Madeleine Hutchins is a ubiquitous, cheerful presence in the Branford community, serving as one of our most reliable college aides, taking on volunteer roles wherever she can to improve life in the college, and truly building community, not only amongst her class but in Branford at large. She truly embodies the spirit of the Schroeder award, in particular as regards the traits of altruism and social service, and dedication to the residential college community. She has been an active participant, and is now a primary organizer, of the Branford Tea Room, an indispensable member of the housing committee, and a go-to aide for just about every type of event held in the college. Impressively, she takes on all of these responsibilities while maintaining an active social life in Branford, participating in extracurriculars outside the college, and maintaining an impressive record of academic achievement, both within her major field of philosophy and in her other coursework.”

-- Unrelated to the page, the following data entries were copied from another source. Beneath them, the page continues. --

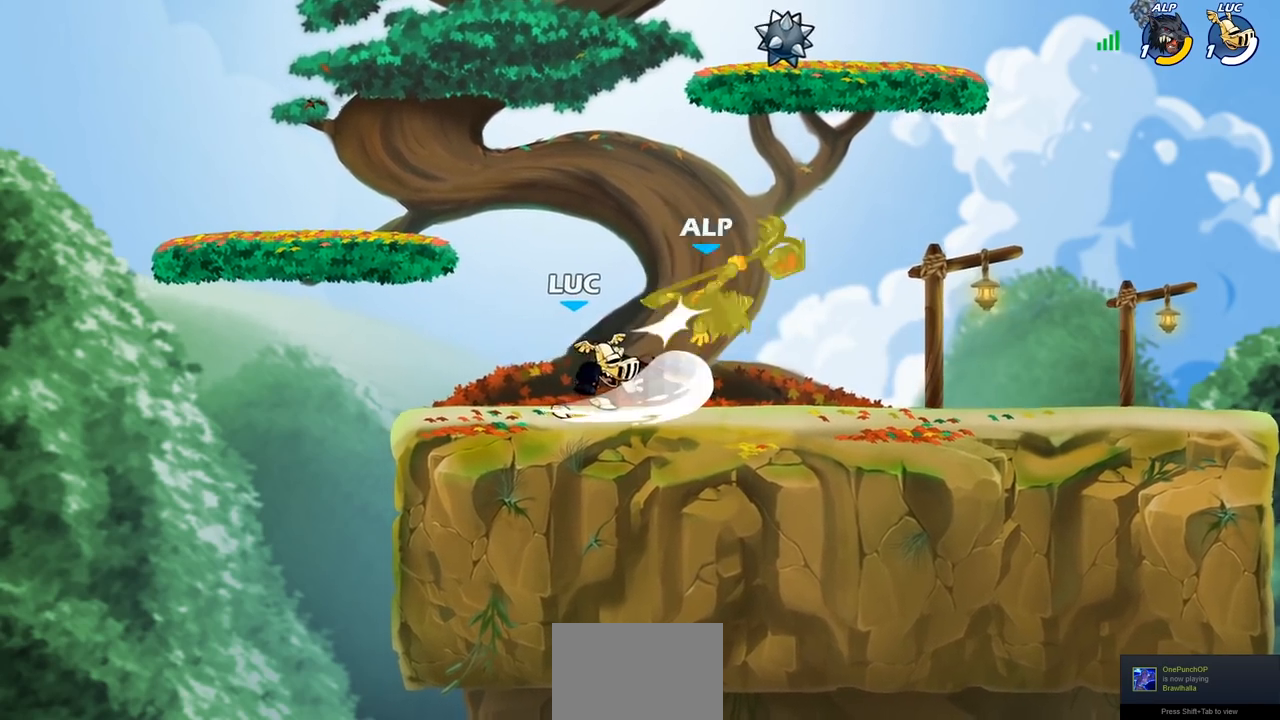
{"buttons": [], "left_stick": "left", "right_stick": "center", "events": [[100, "SQUARE", "up"], [217, "R2", "down"], [400, "left_stick", "up"], [450, "left_stick", "left"], [500, "R2", "up"]]}
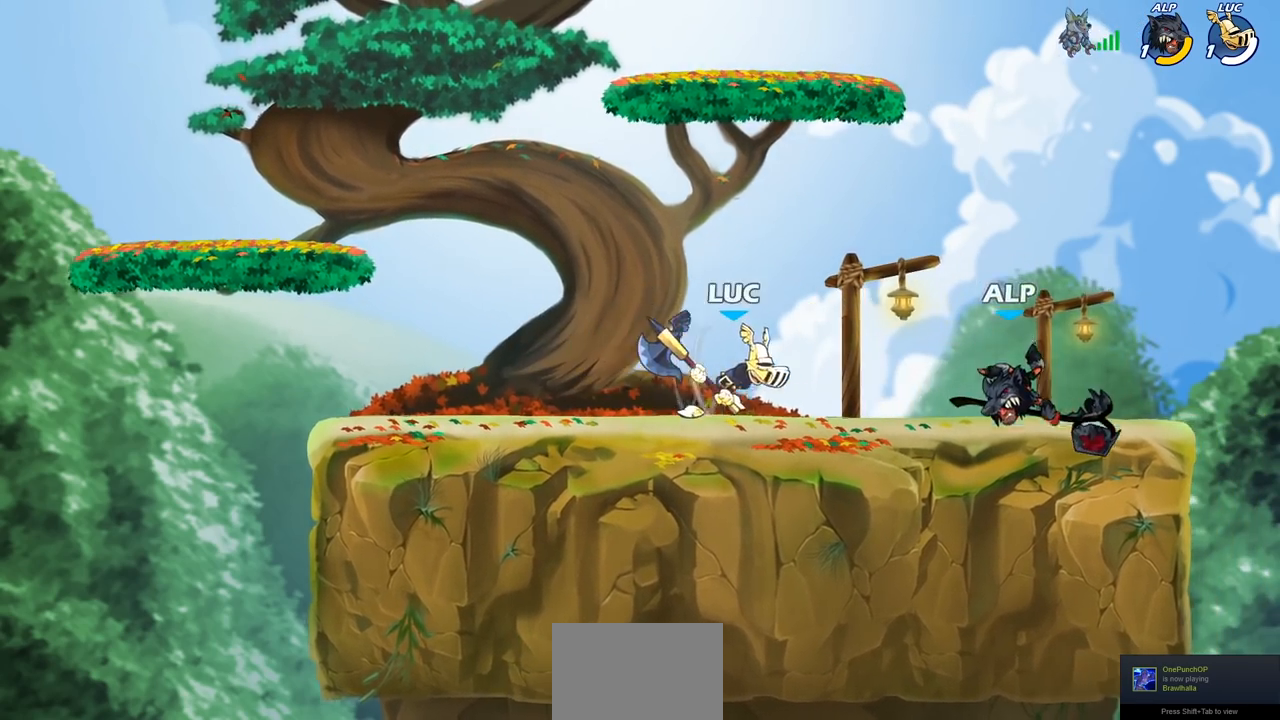
{"buttons": [], "left_stick": "right", "right_stick": "center", "events": [[367, "left_stick", "right"]]}
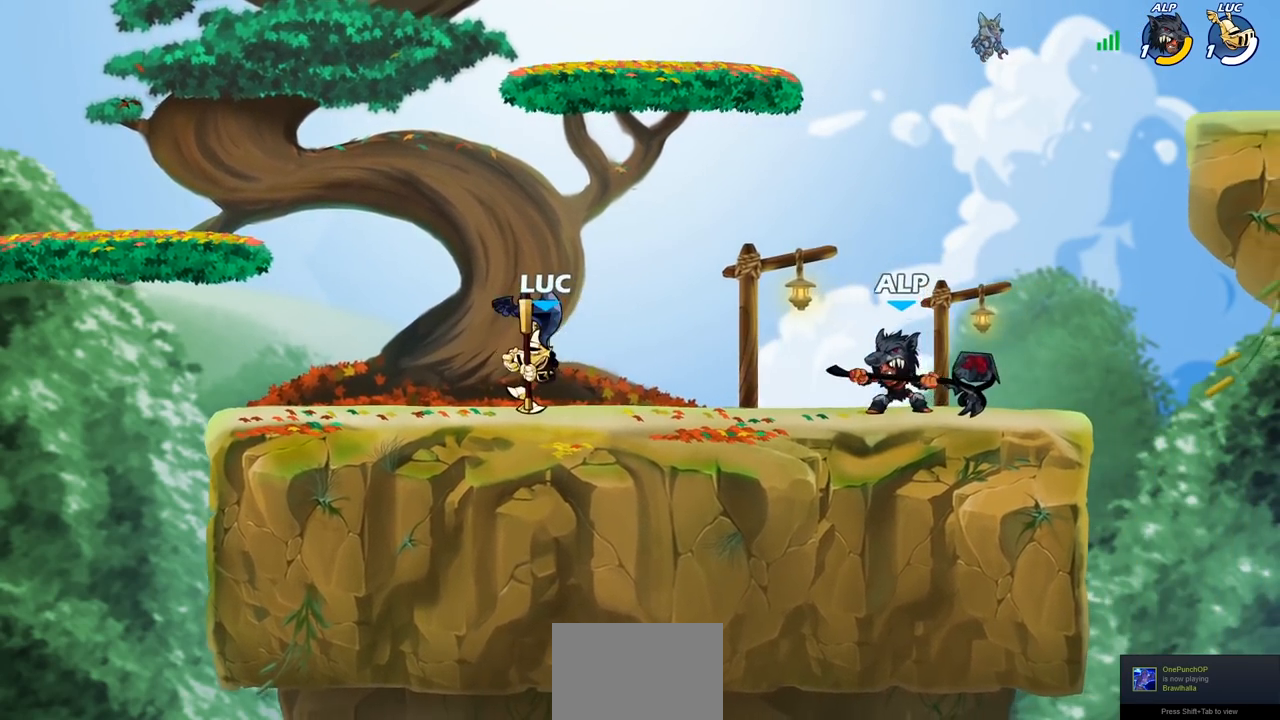
{"buttons": [], "left_stick": "center", "right_stick": "center", "events": [[50, "SQUARE", "down"], [50, "right_stick", "right"], [167, "SQUARE", "up"], [167, "right_stick", "center"], [183, "left_stick", "center"]]}
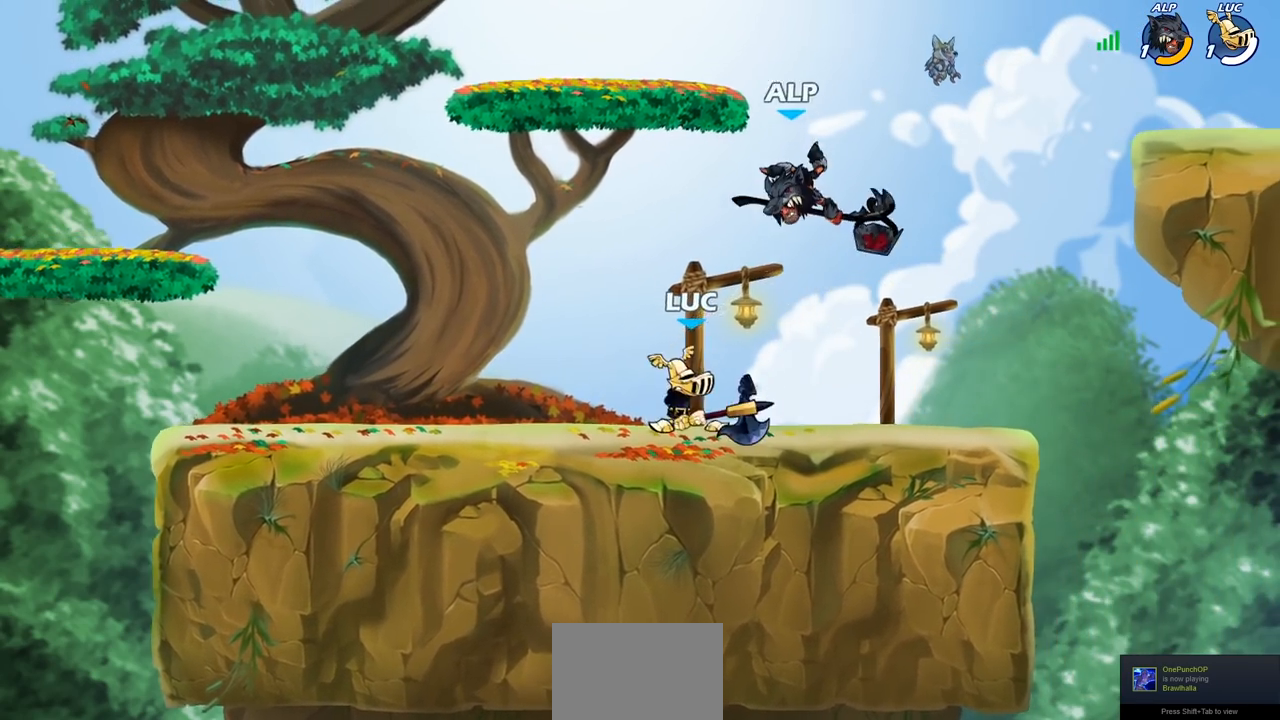
{"buttons": [], "left_stick": "left", "right_stick": "center", "events": [[50, "CROSS", "down"], [100, "SQUARE", "down"], [133, "CROSS", "up"], [133, "right_stick", "down-left"], [183, "SQUARE", "up"], [183, "right_stick", "center"], [317, "left_stick", "left"]]}
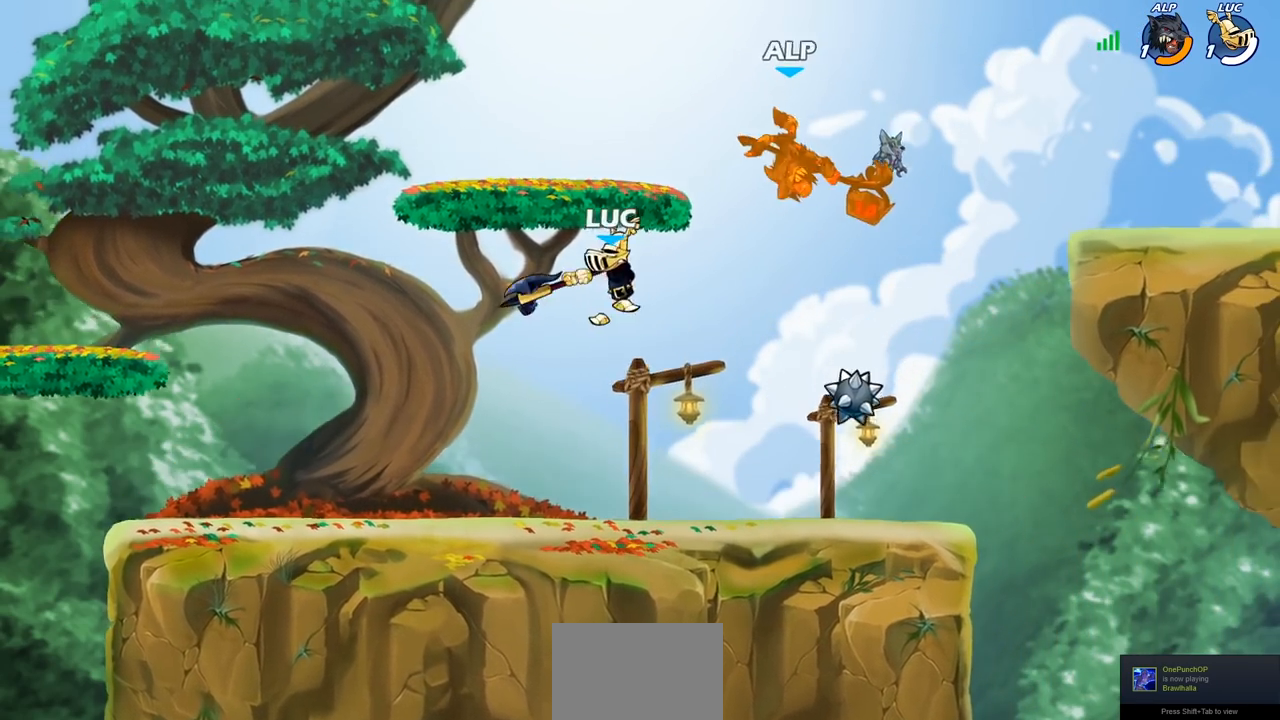
{"buttons": ["CROSS"], "left_stick": "right", "right_stick": "center", "events": [[83, "left_stick", "right"], [367, "CROSS", "down"]]}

Karnessia Georgetown, Jonathan Edwards College

Karnessia is a true leader who inspires all around her with the gentle force of her integrity and intellect. In high school, Karnessia co-founded an organization called “Girls’ Country” with the purpose of providing a nonjudgmental environment for young women to discuss issues of gender, race, and self-esteem. At Yale, Karnessia has continued her quest to break down the superficial barriers that divide people. She has served as a Cultural Connections counselor, a communication and consent educator, and an event coordinator at the Af-Am Center. Her documentary film series “Now, In Color,” which profiles several African-American students on campus, was recently featured in Teen Vogue. Karnessia is currently an economics major who intends to use her practical knowledge of markets and the origins of inequality as the basis of a lifetime devoted to teaching and advocating for a more just and inclusive world.

Valentina Guerrero, Pierson College

Valentina epitomizes the spirit of altruism and social service, the qualities recognized by the John C. Schroeder Award. An American studies major with a concentration in politics and American communities, she has served as a clinical intern and as research assistant to the director of the Harvard Law School Immigration and Refugee Clinical Program; as a legal interpreter for the Yale Law School Worker and Immigrant Rights Advocacy Clinic; and as a policy research intern for the Civil Rights Center of the United States Department of Labor. In addition to being selected as a head aide and a 2018–2019 first-year counselor in Pierson College, she has also a head outreach fellow at the Dwight Hall Center for Public Service and Social Justice; as a harvest leader for the Yale Sustainable Food Program; as founder of the Yale Chapter of the Student/Farmworker Alliance; as Membership Chair in Latina Women at Yale; as founder and president of the Yale Latinx Pre-Law Society; as a Student Advisory Board member for the Yale Center for Race, Indigeneity, and Transnational Migration; and as a member on the President’s Committee on Racial/Ethnic Harassment. Add to all this her involvement in local faith communities and charitable work and it becomes clear that Valentina has already made a deep imprint on Pierson, Yale, New Haven, and the world. Because of her indefatigable labor for the cause of justice, Valentina is an eminently worthy recipient of the Schroeder Award.

Emily Chu, Pauli Murray College

Emily has worked tirelessly in the service of Pauli Murray College. A mechanical engineering major and devoted mentor to a local high school robotics team, Emily has been indispensable in the college’s first year. After orchestrating Pauli Murray's move-in (complete with color-coordinated name tags and fun playlist), she has gone on to lead intramurals and SAC and is ubiquitous as an aide, working the office and events. Other students have affectionately called her “Human Duct Tape” — the all-purpose solution to any problem you could possibly have — but she is really our “Human Glue,” the connection for so much of our community.